Statistical Inferences of Soil Properties and Crop Yields as Spatial Random Functions
- Eshel Bresler and
- Asher Laufer
Crop yields are often highly variable due (partly) to spatial heterogeneity of soil properties. The conditional multivariate normal (CMVN) method is systematically described and applied to 24 spatial random functions. These include: 12 soil properties, four soil variables, and two yield components of each of four field crops [wheat (Triticum aestivum L.), vetch (Vicia sativum L.), corn (Zea mays L.), and peanut (Arachis hypogaea L.)]. The statistical parameters characterizing the joint probability density function in a two-dimensional field were estimated, from 20 to 60 measurements, by the maximum likelihood procedure.

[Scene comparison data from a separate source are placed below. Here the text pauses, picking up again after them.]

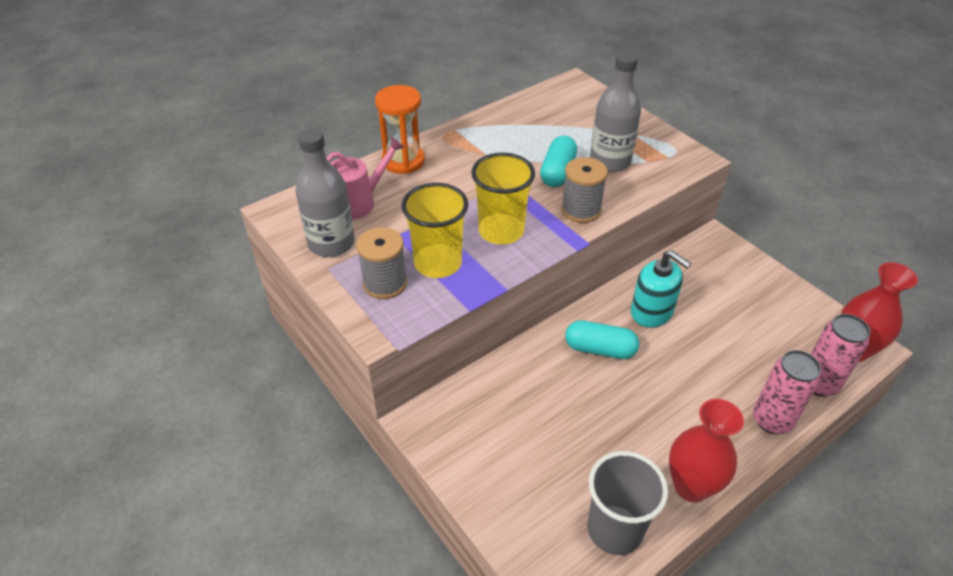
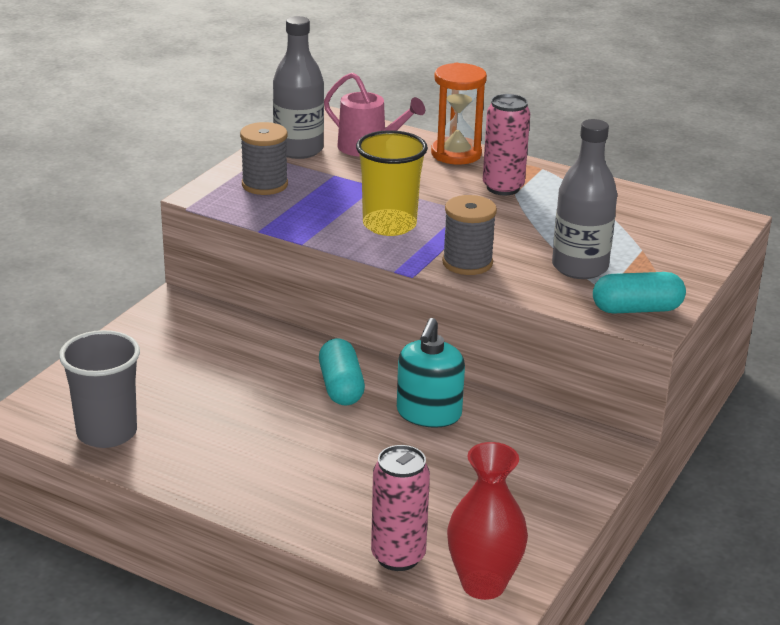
camera: 65 degrees right, 15 degrees down
(438, 263) = (312, 203): yellow cup -> none
(557, 172) = (524, 239): turquoise capsule -> turquoise capsule (637, 309)
(691, 486) = (183, 473): red vase -> none
(772, 420) = (312, 522): pink can -> pink can (503, 188)

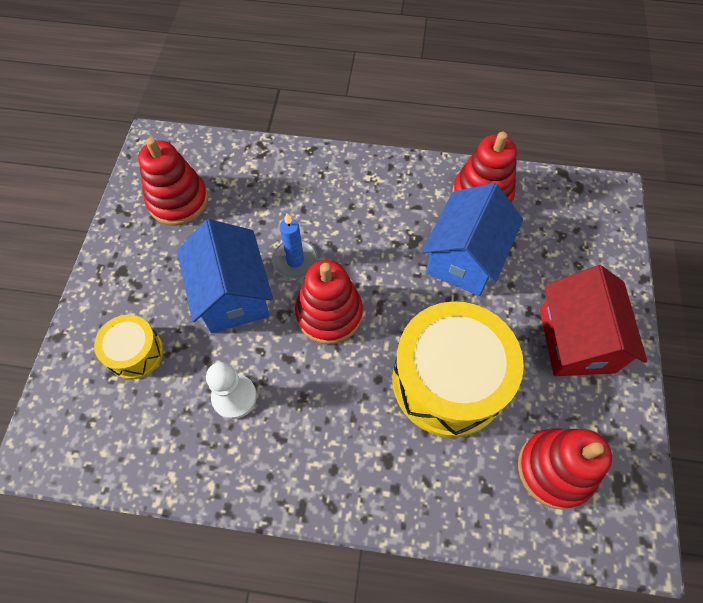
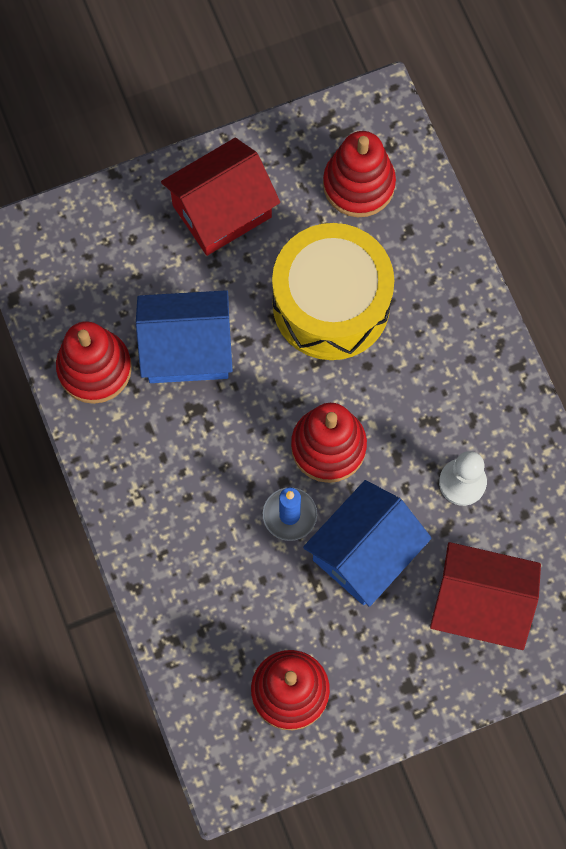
camera: 120 degrees left, 10 degrees up
(135, 353) = (479, 604): yellow drum -> red house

An estimation procedure for three parameters of four covariance models (piecewise linear, exponential, spherical, and Gaussian), constant mean, and linear drift, is described. It was found that the covariance function of all the 24 spatial functions can be represented by the four models and that there is a significant two-dimensional linear drift of the mean. The parameter that represents the nugget effect (i.e. the variance of uncorrelated values of the spatial function) is estimated to be either zero or nonsignificant for the soil properties but has a small significant value for most crop yield components. Soil properties as well as crop yield components are characterized by the existence of a significant correlation scale on the order of 10 to 30 m. Estimations of conditional expectation, conditional covariance, the variance, and the variance of the estimated variance were made and demonstrate that the CMVN method can be applied to real field data. The specific covariance model used generally has a small effect on the estimated results. Comparisons with kriged values and kriging variance demonstrate the similarity and differences in the results.